**Job:**
In the entries below, find the line with "X378200Y309200D03*" and the line with "X606800Y283800D03*". Return those two lines and all lines between them, exactly.

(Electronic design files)
[Start of Attachment]
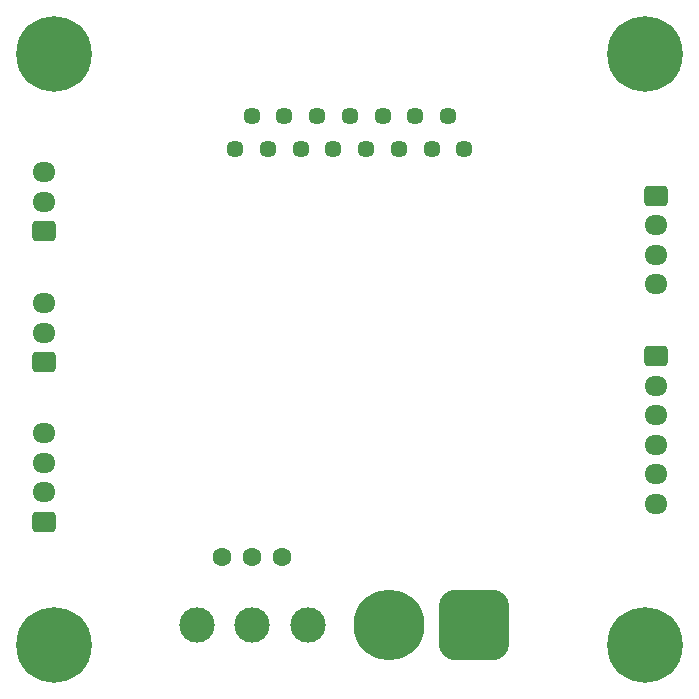
<source format=gbr>
%TF.GenerationSoftware,KiCad,Pcbnew,8.0.0*%
%TF.CreationDate,2024-10-22T21:16:36+02:00*%
%TF.ProjectId,ProjetCorps,50726f6a-6574-4436-9f72-70732e6b6963,rev?*%
%TF.SameCoordinates,Original*%
%TF.FileFunction,Soldermask,Bot*%
%TF.FilePolarity,Negative*%
%FSLAX46Y46*%
G04 Gerber Fmt 4.6, Leading zero omitted, Abs format (unit mm)*
G04 Created by KiCad (PCBNEW 8.0.0) date 2024-10-22 21:16:36*
%MOMM*%
%LPD*%
G01*
G04 APERTURE LIST*
G04 Aperture macros list*
%AMRoundRect*
0 Rectangle with rounded corners*
0 $1 Rounding radius*
0 $2 $3 $4 $5 $6 $7 $8 $9 X,Y pos of 4 corners*
0 Add a 4 corners polygon primitive as box body*
4,1,4,$2,$3,$4,$5,$6,$7,$8,$9,$2,$3,0*
0 Add four circle primitives for the rounded corners*
1,1,$1+$1,$2,$3*
1,1,$1+$1,$4,$5*
1,1,$1+$1,$6,$7*
1,1,$1+$1,$8,$9*
0 Add four rect primitives between the rounded corners*
20,1,$1+$1,$2,$3,$4,$5,0*
20,1,$1+$1,$4,$5,$6,$7,0*
20,1,$1+$1,$6,$7,$8,$9,0*
20,1,$1+$1,$8,$9,$2,$3,0*%
G04 Aperture macros list end*
%ADD10C,0.800000*%
%ADD11C,6.400000*%
%ADD12RoundRect,0.250000X0.725000X-0.600000X0.725000X0.600000X-0.725000X0.600000X-0.725000X-0.600000X0*%
%ADD13O,1.950000X1.700000*%
%ADD14RoundRect,0.250000X-0.725000X0.600000X-0.725000X-0.600000X0.725000X-0.600000X0.725000X0.600000X0*%
%ADD15C,3.000000*%
%ADD16C,1.600000*%
%ADD17RoundRect,1.500000X1.500000X1.500000X-1.500000X1.500000X-1.500000X-1.500000X1.500000X-1.500000X0*%
%ADD18C,6.000000*%
%ADD19C,1.447800*%
G04 APERTURE END LIST*
D10*
%TO.C,H102*%
X92600000Y-45000000D03*
X93302944Y-43302944D03*
X93302944Y-46697056D03*
X95000000Y-42600000D03*
D11*
X95000000Y-45000000D03*
D10*
X95000000Y-47400000D03*
X96697056Y-43302944D03*
X96697056Y-46697056D03*
X97400000Y-45000000D03*
%TD*%
%TO.C,H103*%
X42600000Y-95000000D03*
X43302944Y-93302944D03*
X43302944Y-96697056D03*
X45000000Y-92600000D03*
D11*
X45000000Y-95000000D03*
D10*
X45000000Y-97400000D03*
X46697056Y-93302944D03*
X46697056Y-96697056D03*
X47400000Y-95000000D03*
%TD*%
D12*
%TO.C,J103*%
X44100000Y-71100000D03*
D13*
X44100000Y-68600000D03*
X44100000Y-66100000D03*
%TD*%
D14*
%TO.C,J1*%
X95900000Y-57000000D03*
D13*
X95900000Y-59500000D03*
X95900000Y-62000000D03*
X95900000Y-64500000D03*
%TD*%
D10*
%TO.C,H101*%
X42600000Y-45000000D03*
X43302944Y-43302944D03*
X43302944Y-46697056D03*
X45000000Y-42600000D03*
D11*
X45000000Y-45000000D03*
D10*
X45000000Y-47400000D03*
X46697056Y-43302944D03*
X46697056Y-46697056D03*
X47400000Y-45000000D03*
%TD*%
D15*
%TO.C,SW101*%
X57050000Y-93350000D03*
X61750000Y-93350000D03*
X66450000Y-93350000D03*
%TD*%
D16*
%TO.C,U104*%
X59210000Y-87600000D03*
X61750000Y-87600000D03*
X64290000Y-87600000D03*
%TD*%
D17*
%TO.C,J101*%
X80525000Y-93350000D03*
D18*
X73325000Y-93350000D03*
%TD*%
D12*
%TO.C,J3*%
X44100000Y-84600000D03*
D13*
X44100000Y-82100000D03*
X44100000Y-79600000D03*
X44100000Y-77100000D03*
%TD*%
D14*
%TO.C,J2*%
X95900000Y-70600000D03*
D13*
X95900000Y-73100000D03*
X95900000Y-75600000D03*
X95900000Y-78100000D03*
X95900000Y-80600000D03*
X95900000Y-83100000D03*
%TD*%
D10*
%TO.C,H104*%
X92600000Y-95000000D03*
X93302944Y-93302944D03*
X93302944Y-96697056D03*
X95000000Y-92600000D03*
D11*
X95000000Y-95000000D03*
D10*
X95000000Y-97400000D03*
X96697056Y-93302944D03*
X96697056Y-96697056D03*
X97400000Y-95000000D03*
%TD*%
D19*
%TO.C,J104*%
X60315002Y-53059999D03*
X63085001Y-53059999D03*
X65855001Y-53059999D03*
X68625001Y-53059999D03*
X71395000Y-53059999D03*
X74165000Y-53059999D03*
X76934999Y-53059999D03*
X79704999Y-53059999D03*
X61700000Y-50220000D03*
X64470000Y-50220000D03*
X67239999Y-50220000D03*
X70009999Y-50220000D03*
X72779999Y-50220000D03*
X75549998Y-50220000D03*
X78319998Y-50220000D03*
%TD*%
D12*
%TO.C,J102*%
X44100000Y-60000000D03*
D13*
X44100000Y-57500000D03*
X44100000Y-55000000D03*
%TD*%
M02*

</source>
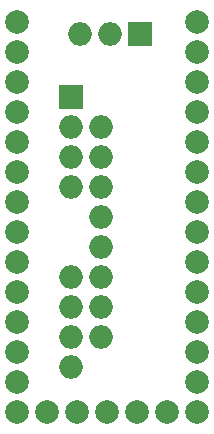
<source format=gbr>
G04 #@! TF.FileFunction,Soldermask,Bot*
%FSLAX46Y46*%
G04 Gerber Fmt 4.6, Leading zero omitted, Abs format (unit mm)*
G04 Created by KiCad (PCBNEW 4.0.0-rc1-stable) date 28/03/2017 11:06:10*
%MOMM*%
G01*
G04 APERTURE LIST*
%ADD10C,0.076200*%
%ADD11R,2.004800X2.004800*%
%ADD12O,2.004800X2.004800*%
%ADD13C,2.006600*%
G04 APERTURE END LIST*
D10*
D11*
X108204000Y-98806000D03*
D12*
X105664000Y-98806000D03*
X103124000Y-98806000D03*
D13*
X113030000Y-100330000D03*
X113030000Y-102870000D03*
X113030000Y-105410000D03*
X113030000Y-107950000D03*
X113030000Y-110490000D03*
X113030000Y-113030000D03*
X113030000Y-115570000D03*
X113030000Y-118110000D03*
X113030000Y-120650000D03*
X113030000Y-123190000D03*
X113030000Y-125730000D03*
X113030000Y-128270000D03*
X113030000Y-130810000D03*
X97790000Y-130810000D03*
X97790000Y-128270000D03*
X97790000Y-125730000D03*
X97790000Y-123190000D03*
X97790000Y-120650000D03*
X97790000Y-118110000D03*
X97790000Y-115570000D03*
X97790000Y-113030000D03*
X97790000Y-110490000D03*
X97790000Y-107950000D03*
X97790000Y-105410000D03*
X97790000Y-102870000D03*
X97790000Y-100330000D03*
X97790000Y-97790000D03*
X113030000Y-97790000D03*
X110490000Y-130810000D03*
X107950000Y-130810000D03*
X105410000Y-130810000D03*
X102870000Y-130810000D03*
X100330000Y-130810000D03*
D11*
X102362000Y-104140000D03*
D12*
X102362000Y-106680000D03*
X104902000Y-106680000D03*
X102362000Y-109220000D03*
X104902000Y-109220000D03*
X102362000Y-111760000D03*
X104902000Y-111760000D03*
X104902000Y-114300000D03*
X104902000Y-116840000D03*
X102362000Y-119380000D03*
X104902000Y-119380000D03*
X102362000Y-121920000D03*
X104902000Y-121920000D03*
X102362000Y-124460000D03*
X104902000Y-124460000D03*
X102362000Y-127000000D03*
M02*

</source>
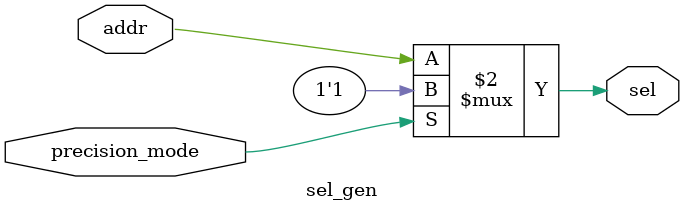
<source format=v>

module sel_gen #(
  parameter integer NUM_BANKS   = 2,
  parameter integer BANK_ID     = 1,
  parameter integer ADDR_WIDTH  = $clog2(NUM_BANKS),
  parameter integer MODE_WIDTH  = $clog2(ADDR_WIDTH + 1),
  parameter integer MAX_MODE    = ADDR_WIDTH + 1,
  parameter integer SEL_WIDTH   = ADDR_WIDTH
) (
  input  wire        [ ADDR_WIDTH     -1 : 0 ]    addr,
  input  wire        [ MODE_WIDTH     -1 : 0 ]    precision_mode,
  output wire        [ SEL_WIDTH      -1 : 0 ]    sel
);

genvar ii;
generate
if (NUM_BANKS == 2)
begin
  assign sel = BANK_ID == 0 ? addr[0] : precision_mode[0] == 1'b0 ? addr[0] : 1'b1;
end
else if (NUM_BANKS > 2)
begin
  for (ii=0; ii<MAX_MODE-1; ii=ii+1)
  begin
    wire [ADDR_WIDTH-1:0] bank_id;
    assign bank_id = BANK_ID;
    assign sel = precision_mode == ii ? {addr[ADDR_WIDTH-ii-1:0], bank_id} >> (MAX_MODE - ii - 1) : 'bz;
  end
  assign sel = precision_mode == MAX_MODE-1 ? BANK_ID : 'bz;
end
endgenerate

endmodule

</source>
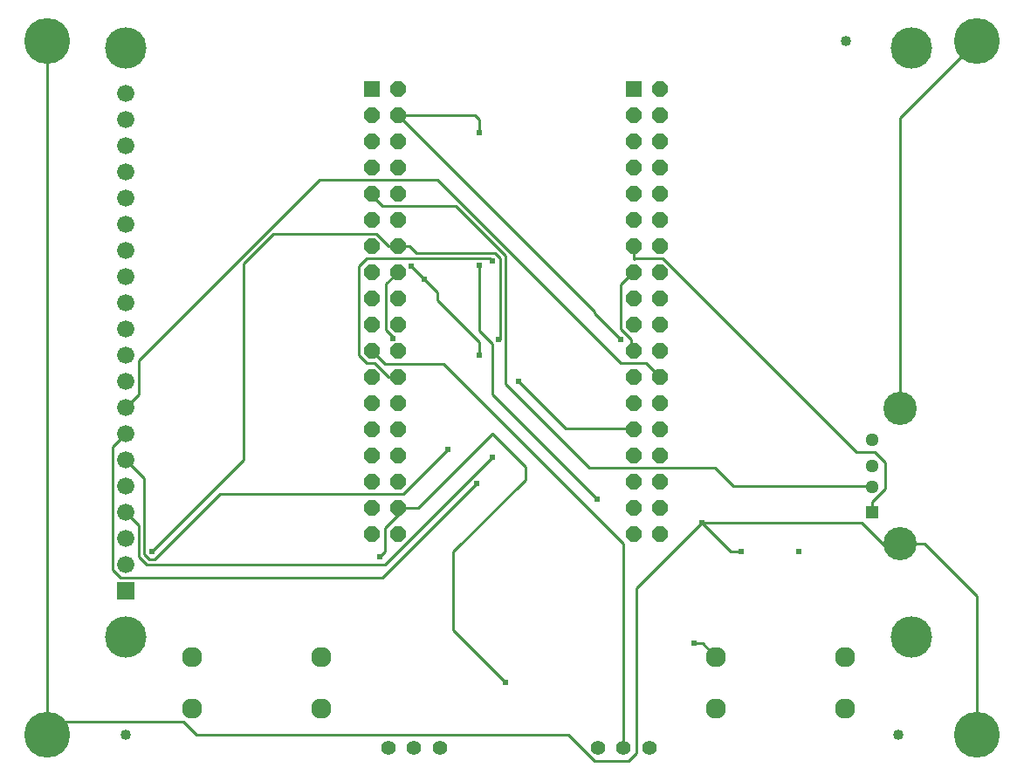
<source format=gbr>
G04 EAGLE Gerber RS-274X export*
G75*
%MOMM*%
%FSLAX34Y34*%
%LPD*%
%INBottom Copper*%
%IPPOS*%
%AMOC8*
5,1,8,0,0,1.08239X$1,22.5*%
G01*
%ADD10C,1.016000*%
%ADD11C,4.445000*%
%ADD12C,1.400000*%
%ADD13R,1.676400X1.676400*%
%ADD14C,1.676400*%
%ADD15C,4.016000*%
%ADD16C,1.960000*%
%ADD17R,1.524000X1.524000*%
%ADD18P,1.649562X8X292.500000*%
%ADD19R,1.288000X1.288000*%
%ADD20C,1.288000*%
%ADD21C,3.220000*%
%ADD22C,0.254000*%
%ADD23C,0.609600*%


D10*
X114300Y38100D03*
X812800Y711200D03*
X863600Y38100D03*
D11*
X939800Y711200D03*
X38100Y711200D03*
X38100Y38100D03*
X939800Y38100D03*
D12*
X418700Y25400D03*
X393700Y25400D03*
X368700Y25400D03*
X621900Y25400D03*
X596900Y25400D03*
X571900Y25400D03*
D13*
X114300Y177800D03*
D14*
X114300Y203200D03*
X114300Y228600D03*
X114300Y254000D03*
X114300Y279400D03*
X114300Y304800D03*
X114300Y330200D03*
X114300Y355600D03*
X114300Y381000D03*
X114300Y406400D03*
X114300Y431800D03*
X114300Y457200D03*
X114300Y482600D03*
X114300Y508000D03*
X114300Y533400D03*
X114300Y558800D03*
X114300Y584200D03*
X114300Y609600D03*
X114300Y635000D03*
X114300Y660400D03*
D15*
X114300Y133350D03*
X114300Y704850D03*
X876300Y133350D03*
X876300Y704850D03*
D16*
X686800Y113900D03*
X686800Y63900D03*
X811800Y63900D03*
X811800Y113900D03*
X178800Y113900D03*
X178800Y63900D03*
X303800Y63900D03*
X303800Y113900D03*
D17*
X352800Y664800D03*
D18*
X378200Y664800D03*
X352800Y639400D03*
X378200Y639400D03*
X352800Y614000D03*
X378200Y614000D03*
X352800Y588600D03*
X378200Y588600D03*
X352800Y563200D03*
X378200Y563200D03*
X352800Y537800D03*
X378200Y537800D03*
X352800Y512400D03*
X378200Y512400D03*
X352800Y487000D03*
X378200Y487000D03*
X352800Y461600D03*
X378200Y461600D03*
X352800Y436200D03*
X378200Y436200D03*
X352800Y410800D03*
X378200Y410800D03*
X352800Y385400D03*
X378200Y385400D03*
X352800Y360000D03*
X378200Y360000D03*
X352800Y334600D03*
X378200Y334600D03*
X352800Y309200D03*
X378200Y309200D03*
X352800Y283800D03*
X378200Y283800D03*
X352800Y258400D03*
X378200Y258400D03*
X352800Y233000D03*
X378200Y233000D03*
D17*
X606800Y664800D03*
D18*
X632200Y664800D03*
X606800Y639400D03*
X632200Y639400D03*
X606800Y614000D03*
X632200Y614000D03*
X606800Y588600D03*
X632200Y588600D03*
X606800Y563200D03*
X632200Y563200D03*
X606800Y537800D03*
X632200Y537800D03*
X606800Y512400D03*
X632200Y512400D03*
X606800Y487000D03*
X632200Y487000D03*
X606800Y461600D03*
X632200Y461600D03*
X606800Y436200D03*
X632200Y436200D03*
X606800Y410800D03*
X632200Y410800D03*
X606800Y385400D03*
X632200Y385400D03*
X606800Y360000D03*
X632200Y360000D03*
X606800Y334600D03*
X632200Y334600D03*
X606800Y309200D03*
X632200Y309200D03*
X606800Y283800D03*
X632200Y283800D03*
X606800Y258400D03*
X632200Y258400D03*
X606800Y233000D03*
X632200Y233000D03*
D19*
X838200Y254000D03*
D20*
X838200Y279000D03*
X838200Y299000D03*
X838200Y324000D03*
D21*
X865300Y223300D03*
X865300Y354700D03*
D22*
X604520Y410800D02*
X604520Y421640D01*
X594360Y431800D01*
X594360Y474980D01*
X606380Y487000D01*
X606800Y410800D02*
X604520Y410800D01*
X606380Y487000D02*
X606800Y487000D01*
X378200Y487000D02*
X366770Y475570D01*
X366770Y431466D01*
X373628Y424608D02*
X373628Y422992D01*
D23*
X373628Y422992D03*
D22*
X373628Y424608D02*
X366770Y431466D01*
X469900Y307340D02*
X365760Y203200D01*
X134620Y203200D01*
X127000Y210820D01*
X127000Y241300D01*
X114300Y254000D01*
D23*
X469900Y307340D03*
D22*
X606120Y335280D02*
X606800Y334600D01*
D23*
X391160Y492760D03*
D22*
X495300Y381000D02*
X541020Y335280D01*
D23*
X495300Y381000D03*
X457200Y406400D03*
D22*
X457200Y419100D01*
X416560Y459740D01*
X416560Y467360D01*
D23*
X403860Y480060D03*
D22*
X541020Y335280D02*
X606120Y335280D01*
X416560Y467360D02*
X403860Y480060D01*
X391160Y492760D01*
X426720Y314960D02*
X383540Y271780D01*
X205740Y271780D01*
X142240Y208280D01*
X137160Y208280D01*
X132080Y213360D01*
X132080Y287020D01*
X114300Y304800D01*
D23*
X426720Y314960D03*
D22*
X454660Y281940D02*
X363220Y190500D01*
X109220Y190500D01*
X101600Y198120D01*
X101600Y317500D01*
X114300Y330200D01*
D23*
X454660Y281940D03*
D22*
X596900Y223520D02*
X596900Y25400D01*
X422320Y398100D02*
X365500Y398100D01*
X352800Y410800D01*
X422320Y398100D02*
X596900Y223520D01*
X594360Y398780D02*
X618820Y398780D01*
X594360Y398780D02*
X416560Y576580D01*
X302260Y576580D01*
X127000Y401320D01*
X127000Y368300D01*
X114300Y355600D01*
X618820Y398780D02*
X632200Y385400D01*
X703580Y279400D02*
X838200Y279400D01*
X703580Y279400D02*
X685800Y297180D01*
X563880Y297180D01*
X482600Y378460D01*
X482600Y502920D01*
X434340Y551180D01*
X363220Y551180D01*
X352800Y561600D02*
X352800Y563200D01*
X352800Y561600D02*
X363220Y551180D01*
X838200Y279400D02*
X838200Y279000D01*
X673700Y127000D02*
X665480Y127000D01*
X673700Y127000D02*
X686800Y113900D01*
X594360Y421640D02*
X568960Y447040D01*
X568960Y448640D01*
X378200Y639400D01*
D23*
X665480Y127000D03*
X594360Y421640D03*
D22*
X452800Y639400D02*
X378200Y639400D01*
X452800Y639400D02*
X457200Y635000D01*
X457200Y622300D01*
D23*
X457200Y622300D03*
X457200Y493522D03*
D22*
X469900Y417783D02*
X469900Y368300D01*
D23*
X571500Y266700D03*
D22*
X457200Y430483D02*
X457200Y493522D01*
X457200Y430483D02*
X469900Y417783D01*
X469900Y368300D02*
X571500Y266700D01*
D23*
X139700Y215900D03*
D22*
X228600Y304800D01*
X228600Y495300D01*
X368965Y512400D02*
X378200Y512400D01*
X368965Y512400D02*
X357535Y523830D01*
X257130Y523830D02*
X228600Y495300D01*
X257130Y523830D02*
X357535Y523830D01*
X477520Y500380D02*
X477520Y421640D01*
X477520Y500380D02*
X472440Y505460D01*
X396240Y505460D01*
X389300Y512400D02*
X378200Y512400D01*
X389300Y512400D02*
X396240Y505460D01*
D23*
X475742Y421640D03*
D22*
X477520Y421640D01*
X378200Y258400D02*
X381800Y254800D01*
X365760Y238760D01*
X365760Y215900D01*
X360680Y210820D01*
D23*
X360680Y210820D03*
D22*
X378200Y258400D02*
X398100Y258400D01*
X469900Y330200D01*
X501650Y298450D01*
X501650Y285750D01*
X431800Y215900D01*
X431800Y139700D02*
X482600Y88900D01*
D23*
X482600Y88900D03*
D22*
X431800Y139700D02*
X431800Y215900D01*
X838200Y254000D02*
X838200Y264160D01*
X850900Y276860D01*
X850900Y302260D01*
X840740Y312420D01*
X822960Y312420D01*
X635000Y500380D01*
X607480Y500380D01*
X606800Y499700D01*
X606800Y512400D01*
X355600Y398780D02*
X347980Y398780D01*
X340360Y406400D01*
X340360Y492760D01*
X347980Y500380D01*
X467360Y500380D01*
X469900Y497840D01*
D23*
X469900Y497840D03*
D22*
X378200Y385400D02*
X368980Y385400D01*
X355600Y398780D01*
X38100Y711200D02*
X38100Y50800D01*
X673100Y243840D02*
X828040Y243840D01*
X856940Y214940D01*
X865300Y223300D01*
X939800Y172720D02*
X939800Y38100D01*
X939800Y172720D02*
X889220Y223300D01*
X865300Y223300D01*
X865300Y636700D02*
X939800Y711200D01*
X865300Y636700D02*
X865300Y354700D01*
X170180Y50800D02*
X38100Y50800D01*
X170180Y50800D02*
X182880Y38100D01*
X543560Y38100D01*
X568960Y12700D01*
X601980Y12700D01*
X609600Y20320D01*
X609600Y180340D01*
X673100Y243840D01*
X38100Y50800D02*
X38100Y38100D01*
D23*
X673100Y243840D03*
D22*
X701040Y215900D01*
D23*
X766699Y215900D03*
D22*
X711200Y215900D02*
X701040Y215900D01*
D23*
X711200Y215900D03*
M02*

</source>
[End of Attachment]
**Expected output:**
X378200Y309200D03*
X352800Y283800D03*
X378200Y283800D03*
X352800Y258400D03*
X378200Y258400D03*
X352800Y233000D03*
X378200Y233000D03*
D17*
X606800Y664800D03*
D18*
X632200Y664800D03*
X606800Y639400D03*
X632200Y639400D03*
X606800Y614000D03*
X632200Y614000D03*
X606800Y588600D03*
X632200Y588600D03*
X606800Y563200D03*
X632200Y563200D03*
X606800Y537800D03*
X632200Y537800D03*
X606800Y512400D03*
X632200Y512400D03*
X606800Y487000D03*
X632200Y487000D03*
X606800Y461600D03*
X632200Y461600D03*
X606800Y436200D03*
X632200Y436200D03*
X606800Y410800D03*
X632200Y410800D03*
X606800Y385400D03*
X632200Y385400D03*
X606800Y360000D03*
X632200Y360000D03*
X606800Y334600D03*
X632200Y334600D03*
X606800Y309200D03*
X632200Y309200D03*
X606800Y283800D03*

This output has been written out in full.